As the film opens, Newland Archer (Day-Lewis), a New York attorney of the 1870s, is engaged to May Welland (Ryder), the epitome of that society: wealthy, beautiful, elegant, and completely captive to the customs and mores of the tribe. Enter May’s long-absent cousin, Countess Ellen Olenska, played flawlessly by Pfeiffer, who sometimes intentionally, more often unintentionally, flaunts New York’s traditions, and wins Archer’s heart by appealing to that side of him that detests the bonds of a horribly repressive society, ruled over by social gatekeepers who make or break reputations, and with them, fortune, family and, ultimately, personal happiness. The struggle Newland and Ellen have to find a place for their love for each other and yet maintain relationships with their friends and family in the society provides the psychological backdrop for the plot of the film.
The subtle interweaving of the themes of desire, responsibility, societal ordering, and personal happiness, supported by a rich and succulent symbolism, make this Scorsese’s most impressive film to date. The power of the desire that Newland and Ellen feel for each other is matched against the strength of the threat the tribe feels to its survival, and the struggle between the two creates a tension that propels the viewer through two and a half hours of non-action (meals and afternoon visits make up the bulk of the “action” in the film) without even a glance at one’s wristwatch.
This is a film rich in texture and elegant in detail. In every aspect of filmmaking, the picture is a triumph. The performances are flawless; the direction, cinematography, and editing are superb; even the classical score, arranged by perennial Academy Award nominee Elmer Bernstein, describes a world where everything is form and nothing substance. The drawing rooms filled with overstuffed chairs, the walls crowded with art, the fashionable women at an archery match in their full length white lace dresses, the men after dinner, neatly clipping the ends off their cigars —all are filmed in tableau fashion like paintings from John Singer Sargent or Mary Cassatt.
Martin Scorsese is famous for his camera movement; with a few notable exceptions, he rarely lets the eye rest, creating a frenetic pace in most of his movies and emphasizing the need in modern man to keep moving toward the future lest the past, containing only shattered dreams and hopeless strictures, catch up and drown one in its meaninglessness.

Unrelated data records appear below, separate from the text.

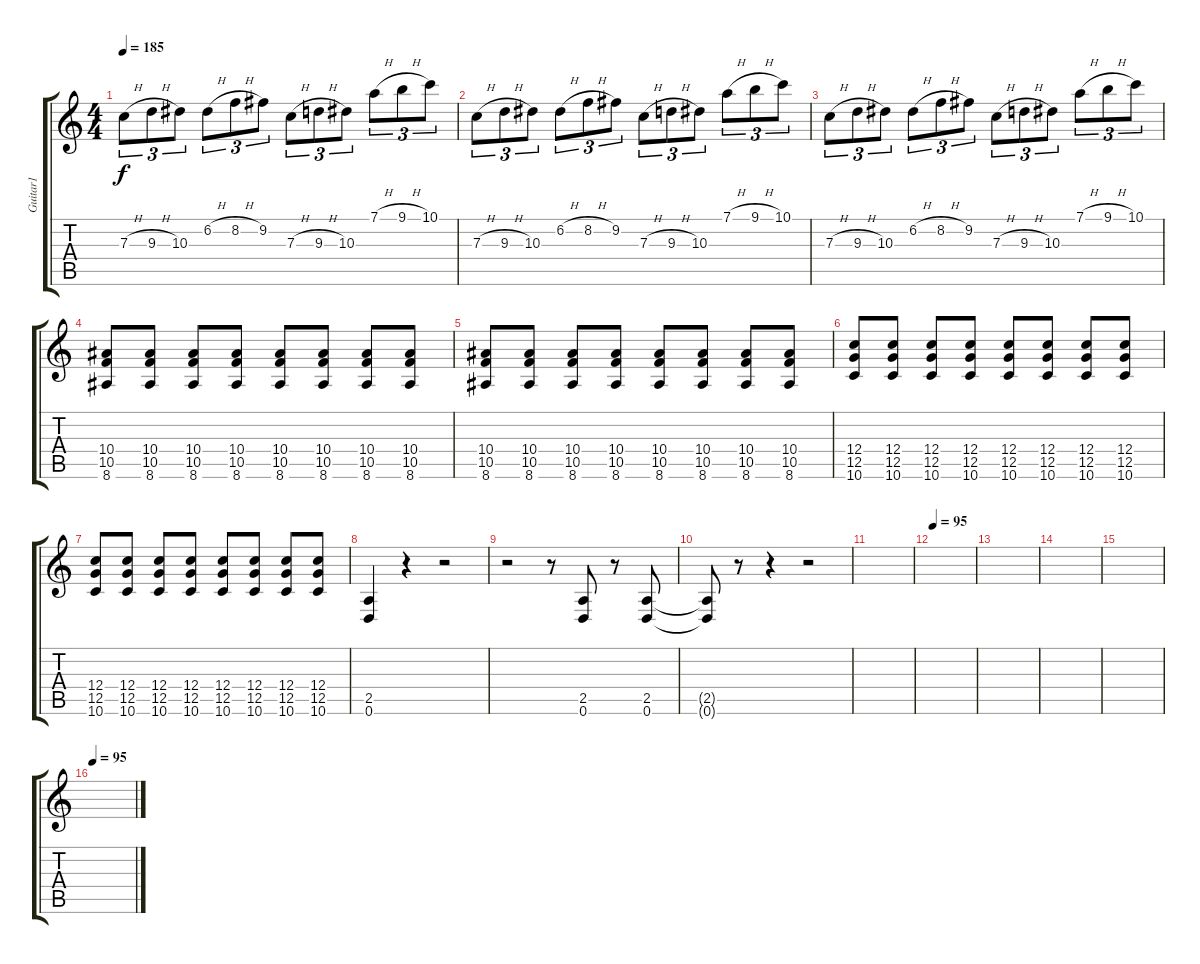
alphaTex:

\track ("Guitar1" "Guitar1") {instrument distortionguitar}
\staff {score tabs}
\tuning (D4 A3 F3 C3 G2 D2) {hide}
\ts (4 4)
\tempo 185
\clef g2
\ks c
7.3{h}.8{tu (3 2) dy f} 9.3{h}.8{tu (3 2)} 10.3.8{tu (3 2)} 6.2{h}.8{tu (3 2)} 8.2{h}.8{tu (3 2)} 9.2.8{tu (3 2)} 7.3{h}.8{tu (3 2)} 9.3{h}.8{tu (3 2)} 10.3.8{tu (3 2)} 7.1{h}.8{tu (3 2)} 9.1{h}.8{tu (3 2)} 10.1.8{tu (3 2)} |
7.3{h}.8{tu (3 2)} 9.3{h}.8{tu (3 2)} 10.3.8{tu (3 2)} 6.2{h}.8{tu (3 2)} 8.2{h}.8{tu (3 2)} 9.2.8{tu (3 2)} 7.3{h}.8{tu (3 2)} 9.3{h}.8{tu (3 2)} 10.3.8{tu (3 2)} 7.1{h}.8{tu (3 2)} 9.1{h}.8{tu (3 2)} 10.1.8{tu (3 2)} |
7.3{h}.8{tu (3 2)} 9.3{h}.8{tu (3 2)} 10.3.8{tu (3 2)} 6.2{h}.8{tu (3 2)} 8.2{h}.8{tu (3 2)} 9.2.8{tu (3 2)} 7.3{h}.8{tu (3 2)} 9.3{h}.8{tu (3 2)} 10.3.8{tu (3 2)} 7.1{h}.8{tu (3 2)} 9.1{h}.8{tu (3 2)} 10.1.8{tu (3 2)} |
(10.4 10.5 8.6).8 (10.4 10.5 8.6).8 (10.4 10.5 8.6).8 (10.4 10.5 8.6).8 (10.4 10.5 8.6).8 (10.4 10.5 8.6).8 (10.4 10.5 8.6).8 (10.4 10.5 8.6).8 |
(10.4 10.5 8.6).8 (10.4 10.5 8.6).8 (10.4 10.5 8.6).8 (10.4 10.5 8.6).8 (10.4 10.5 8.6).8 (10.4 10.5 8.6).8 (10.4 10.5 8.6).8 (10.4 10.5 8.6).8 |
(12.4 12.5 10.6).8 (12.4 12.5 10.6).8 (12.4 12.5 10.6).8 (12.4 12.5 10.6).8 (12.4 12.5 10.6).8 (12.4 12.5 10.6).8 (12.4 12.5 10.6).8 (12.4 12.5 10.6).8 |
(12.4 12.5 10.6).8 (12.4 12.5 10.6).8 (12.4 12.5 10.6).8 (12.4 12.5 10.6).8 (12.4 12.5 10.6).8 (12.4 12.5 10.6).8 (12.4 12.5 10.6).8 (12.4 12.5 10.6).8 |
(2.5 0.6).4 r.4 r.2 |
r.2 r.8 (2.5 0.6).8 r.8 (2.5 0.6).8 |
(2.5{t} 0.6{t}).8 r.8 r.4 r.2 |
|
\tempo 95
|
|
|
|
\tempo 95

In this film the camera for the most part lingers, a hand, a flower, a dining room table defining a past that in its insecurity and hopeless tribal legalism kills the only thing in which man in his condition can dare to hope: individual passion set free from the expectations of society. Sadly, what Scorsese, and modern humanity with him, have lost is the understanding that, though our laws, and perhaps particularly our social norms, are often poor reflections of the Law that governs our universe, it is nevertheless that Law that makes our individual freedom meaningful. We shun it in favor of the fulfillment of individual desire only at our deepest peril. We risk all meaning and the deep satisfaction that comes from doing what is right, though it may be painful, in order to find pleasure for a season. Is it worth it?